Growing up in Edinburgh, Scotland, Robert Louis Stevenson heard tales of the gentleman bastard William Deacon Brodie. As the legend goes, Brodie was an angelic pillar of the community during the daylight hours, but when night fell he became a thieving prick. He was like a werewolf, only every full night was a full moon, and instead of transforming into a horrific beast he would just be more likely to B & E. His double-life doesn't stop there -- Brodie used the money from his burglaries to support two secret mistresses and the five children between them, leading two or more lives. Eventually he was caught and sentenced to die, but rumors persisted that he managed to fake his death and shed his facade once and for all. Stevenson was inspired by Brodie's conflicting identities and drew up his famous novel, which as we all know culminated in the opening scene of Van Helsing in which Hugh Jackman fought a CGI Hyde that kind of looked like Shrek.

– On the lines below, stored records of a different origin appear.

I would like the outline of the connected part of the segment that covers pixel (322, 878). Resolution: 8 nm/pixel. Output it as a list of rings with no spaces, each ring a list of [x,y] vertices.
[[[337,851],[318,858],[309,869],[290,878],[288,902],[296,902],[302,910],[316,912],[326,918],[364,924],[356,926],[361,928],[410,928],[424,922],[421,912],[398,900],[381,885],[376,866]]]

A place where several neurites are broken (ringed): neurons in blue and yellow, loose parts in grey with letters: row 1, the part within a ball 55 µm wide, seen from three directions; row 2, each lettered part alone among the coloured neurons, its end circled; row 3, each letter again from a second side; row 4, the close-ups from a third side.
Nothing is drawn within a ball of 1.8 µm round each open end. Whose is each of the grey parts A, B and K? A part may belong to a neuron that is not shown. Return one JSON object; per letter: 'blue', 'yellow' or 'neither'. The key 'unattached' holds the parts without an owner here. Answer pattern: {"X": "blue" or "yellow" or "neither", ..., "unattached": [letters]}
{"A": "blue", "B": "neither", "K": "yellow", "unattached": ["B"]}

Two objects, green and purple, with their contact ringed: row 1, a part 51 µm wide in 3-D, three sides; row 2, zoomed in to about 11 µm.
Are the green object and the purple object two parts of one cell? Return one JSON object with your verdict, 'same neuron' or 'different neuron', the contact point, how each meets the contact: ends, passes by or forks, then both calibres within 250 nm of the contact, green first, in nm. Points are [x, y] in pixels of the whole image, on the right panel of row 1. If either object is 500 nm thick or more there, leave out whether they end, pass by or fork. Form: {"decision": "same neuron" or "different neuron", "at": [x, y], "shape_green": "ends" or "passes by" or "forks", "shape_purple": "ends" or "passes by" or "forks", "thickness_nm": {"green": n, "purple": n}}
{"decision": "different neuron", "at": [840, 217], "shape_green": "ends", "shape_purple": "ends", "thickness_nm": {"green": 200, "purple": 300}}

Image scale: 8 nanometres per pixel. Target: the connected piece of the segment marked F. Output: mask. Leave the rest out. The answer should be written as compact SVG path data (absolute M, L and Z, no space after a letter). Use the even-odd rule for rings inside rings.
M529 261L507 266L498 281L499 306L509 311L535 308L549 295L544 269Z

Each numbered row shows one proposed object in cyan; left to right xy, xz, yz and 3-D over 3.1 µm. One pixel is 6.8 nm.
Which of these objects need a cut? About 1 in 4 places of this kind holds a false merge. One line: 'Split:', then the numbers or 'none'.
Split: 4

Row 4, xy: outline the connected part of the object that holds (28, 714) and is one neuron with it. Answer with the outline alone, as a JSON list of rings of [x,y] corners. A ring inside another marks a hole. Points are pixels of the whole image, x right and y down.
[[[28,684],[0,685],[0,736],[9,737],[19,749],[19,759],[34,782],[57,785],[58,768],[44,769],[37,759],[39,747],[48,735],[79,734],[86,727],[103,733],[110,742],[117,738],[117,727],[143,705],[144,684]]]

Though Ian Fleming had many inspirations for his most famous character -- like how the name "James Bond" came from a dashing rogue in the exciting field of bird study -- one man in particular seems like a likely basis for the bulk of 007. Forest Yeo-Thomas was an operative who performed several missions in World War II, at times reporting to Winston Churchill himself. Though Fleming worked in Naval Intelligence, documents show that he was stalking Yeo-Thomas' exploits in the Special Operations Executive. That torture scene in Casino Royale? It's pretty close to what the Gestapo did to Yeo-Thomas during interrogation.The bit with secret identities meeting on a train in From Russia with Love? Another Yeo-Thomas mission. They say that Yeo-Thomas even had a way with the ladies as well, though hopefully not to the scale of the human STD petri dish known as James Bond.
Though Lewis Carroll later denied it, the Alice of Wonderland is clearly based on one Alice Liddell. Not only was Carroll known for weaving fanciful tales to impress a 7-year-old Liddell, but you could even find her name hidden inside a poem at the end of Through the Looking Glass. Maybe he didn't want to perpetuate the idea that his relationship with Alice was on the skeevy side -- even though it totally was. While nothing was ever confirmed, the Liddell parents cut off all communication with Carroll at one point, and many suspect it was because the author was getting a little too cozy with his muse. We will now break for a five-minute recess so everyone can rinse their brains with battery acid.